In de jaren daarop volgden: "Mijn vriend de pindaman", "Het geschenk van den ouden matroos" en "Arie de Geus". In 1953 kregen we "Bennie en het vreemde land" in 1954 "De vlucht van Wolfsoog" en in 1955 "Het Karretje". Ze staan allemaal nog in mijn boekenkast maar dat is te danken aan mijn moeder, die ze al die jaren bewaarde.
Ongeval
Wat veel indruk maakte was het auto ongeluk dat Wim van der Wal overkwam bij het
oversteken van de weg voor de school. Als de school uit was, mochten we niet
zelf oversteken maar behoorden we te wachten tot meester De Vos of meester De
Haan het teken gaf dat er geen verkeer meer aan kwam. Toen we met zijn allen
juist waren overgestoken rende Wim van de Wal, die te laat was, alsnog de weg
over en werd door een auto geschept. Gelukkig herstelde hij van zijn beenbreuk
en kwam na een aantal weken/maanden(?) weer terug op school.
Afscheid
In 1956 verhuisde ons gezin, nog net voor de grote vakantie, naar het dorp
Nagele in de NOP, omdat mijn vader werkte bij het in cultuur brengen van de
IJsselmeerpolders. En daarom moesten we afscheid nemen van de buurtschap Haerst,
de lagere school en Huize Den Doorn. Ik mag er graag aan terugdenken, ik zou
geen andere plaats kunnen bedenken waar het leuker zou zijn om op te groeien.

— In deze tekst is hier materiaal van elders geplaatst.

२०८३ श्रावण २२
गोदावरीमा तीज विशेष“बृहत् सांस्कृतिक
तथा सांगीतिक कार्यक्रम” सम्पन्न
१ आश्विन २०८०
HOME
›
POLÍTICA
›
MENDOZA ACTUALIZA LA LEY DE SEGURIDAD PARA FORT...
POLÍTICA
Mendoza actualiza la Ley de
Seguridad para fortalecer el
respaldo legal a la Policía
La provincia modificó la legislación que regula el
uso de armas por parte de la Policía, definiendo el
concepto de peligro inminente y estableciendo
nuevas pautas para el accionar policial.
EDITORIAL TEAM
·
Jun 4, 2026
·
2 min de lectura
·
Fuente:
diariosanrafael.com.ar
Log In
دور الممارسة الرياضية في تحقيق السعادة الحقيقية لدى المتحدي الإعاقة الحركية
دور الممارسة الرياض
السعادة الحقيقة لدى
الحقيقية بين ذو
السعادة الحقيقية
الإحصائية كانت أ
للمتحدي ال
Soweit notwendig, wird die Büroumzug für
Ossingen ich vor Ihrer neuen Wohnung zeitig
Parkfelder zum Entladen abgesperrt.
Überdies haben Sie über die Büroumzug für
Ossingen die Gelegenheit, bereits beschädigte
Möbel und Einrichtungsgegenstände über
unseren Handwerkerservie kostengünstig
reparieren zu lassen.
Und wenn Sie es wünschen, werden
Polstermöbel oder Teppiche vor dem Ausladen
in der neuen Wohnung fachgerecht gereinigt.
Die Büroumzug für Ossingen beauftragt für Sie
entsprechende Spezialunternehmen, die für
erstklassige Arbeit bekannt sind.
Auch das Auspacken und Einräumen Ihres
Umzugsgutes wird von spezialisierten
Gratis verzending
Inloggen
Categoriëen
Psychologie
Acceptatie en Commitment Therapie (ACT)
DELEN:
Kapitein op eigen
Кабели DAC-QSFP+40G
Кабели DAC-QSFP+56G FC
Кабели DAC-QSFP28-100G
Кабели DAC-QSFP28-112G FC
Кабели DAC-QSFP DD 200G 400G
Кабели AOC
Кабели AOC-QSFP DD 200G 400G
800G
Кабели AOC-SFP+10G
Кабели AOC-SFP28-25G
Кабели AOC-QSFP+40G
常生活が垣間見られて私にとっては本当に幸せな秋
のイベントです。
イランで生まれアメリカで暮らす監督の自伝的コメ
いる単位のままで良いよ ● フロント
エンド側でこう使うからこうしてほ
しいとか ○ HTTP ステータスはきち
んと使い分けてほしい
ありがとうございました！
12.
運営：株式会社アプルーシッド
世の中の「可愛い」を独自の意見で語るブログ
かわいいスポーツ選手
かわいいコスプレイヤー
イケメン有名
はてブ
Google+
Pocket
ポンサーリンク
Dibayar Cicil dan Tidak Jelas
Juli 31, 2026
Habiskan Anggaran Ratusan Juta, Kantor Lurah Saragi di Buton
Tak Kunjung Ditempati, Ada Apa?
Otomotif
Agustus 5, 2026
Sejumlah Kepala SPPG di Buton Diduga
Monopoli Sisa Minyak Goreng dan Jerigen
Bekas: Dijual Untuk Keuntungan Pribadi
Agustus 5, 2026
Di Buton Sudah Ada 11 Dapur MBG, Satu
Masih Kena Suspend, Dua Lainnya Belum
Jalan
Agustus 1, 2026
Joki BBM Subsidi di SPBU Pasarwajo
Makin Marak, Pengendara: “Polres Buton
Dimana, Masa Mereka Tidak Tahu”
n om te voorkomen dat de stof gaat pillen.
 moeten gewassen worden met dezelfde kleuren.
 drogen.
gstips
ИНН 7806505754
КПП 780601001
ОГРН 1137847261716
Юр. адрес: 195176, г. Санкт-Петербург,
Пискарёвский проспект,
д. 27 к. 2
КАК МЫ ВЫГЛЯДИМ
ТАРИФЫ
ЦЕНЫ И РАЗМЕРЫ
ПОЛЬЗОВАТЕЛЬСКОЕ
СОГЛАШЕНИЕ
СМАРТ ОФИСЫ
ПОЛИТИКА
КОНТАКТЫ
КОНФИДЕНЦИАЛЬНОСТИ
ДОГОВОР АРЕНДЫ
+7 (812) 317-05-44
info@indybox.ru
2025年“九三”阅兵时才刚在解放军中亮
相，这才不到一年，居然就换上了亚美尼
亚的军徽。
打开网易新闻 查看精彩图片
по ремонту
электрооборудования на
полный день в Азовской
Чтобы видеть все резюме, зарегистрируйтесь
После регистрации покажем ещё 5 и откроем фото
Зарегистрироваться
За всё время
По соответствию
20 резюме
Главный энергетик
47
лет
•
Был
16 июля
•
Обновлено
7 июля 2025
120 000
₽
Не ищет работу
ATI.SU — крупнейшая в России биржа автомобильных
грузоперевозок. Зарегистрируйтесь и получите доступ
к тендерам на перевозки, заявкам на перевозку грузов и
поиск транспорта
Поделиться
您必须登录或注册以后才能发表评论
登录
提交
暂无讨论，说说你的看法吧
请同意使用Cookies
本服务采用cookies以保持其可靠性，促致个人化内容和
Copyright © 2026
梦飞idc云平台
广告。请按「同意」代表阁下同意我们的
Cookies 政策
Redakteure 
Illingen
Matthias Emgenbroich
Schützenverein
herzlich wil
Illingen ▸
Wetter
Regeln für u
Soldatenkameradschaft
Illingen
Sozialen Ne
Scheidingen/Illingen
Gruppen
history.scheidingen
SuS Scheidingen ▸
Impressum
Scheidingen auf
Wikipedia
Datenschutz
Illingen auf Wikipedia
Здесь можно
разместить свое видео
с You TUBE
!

Na de lagere school ging ik naar de LTS in Emmeloord, haalde daar mijn diploma’s voor machine bankwerken en electro techniek. Daarna tekende ik een contract voor onbepaalde tijd bij de Koninklijke Luchtmacht. Ik ben gelukkig getrouwd, heb twee dochters om trots op te zijn en vier prachtige kleinkinderen.
In 2000 ging ik op 55 jarige leeftijd in de rang van Adjudant Onderofficier met Voortijdig Leeftijdsontslag.
Momenteel ben ik nog drie dagen per week actief als conservator/beheerder van het basismuseum van de Vliegbasis Volkel, de Traditiekamer “Typhoon”. (zie hier:
http://www.traditiekamertyphoon.nl/home.html
Sinds mijn huwelijk in 1972 wonen mijn vrouw en ik in
Uden. We zijn gezond, kortom wat kan een mens meer wensen?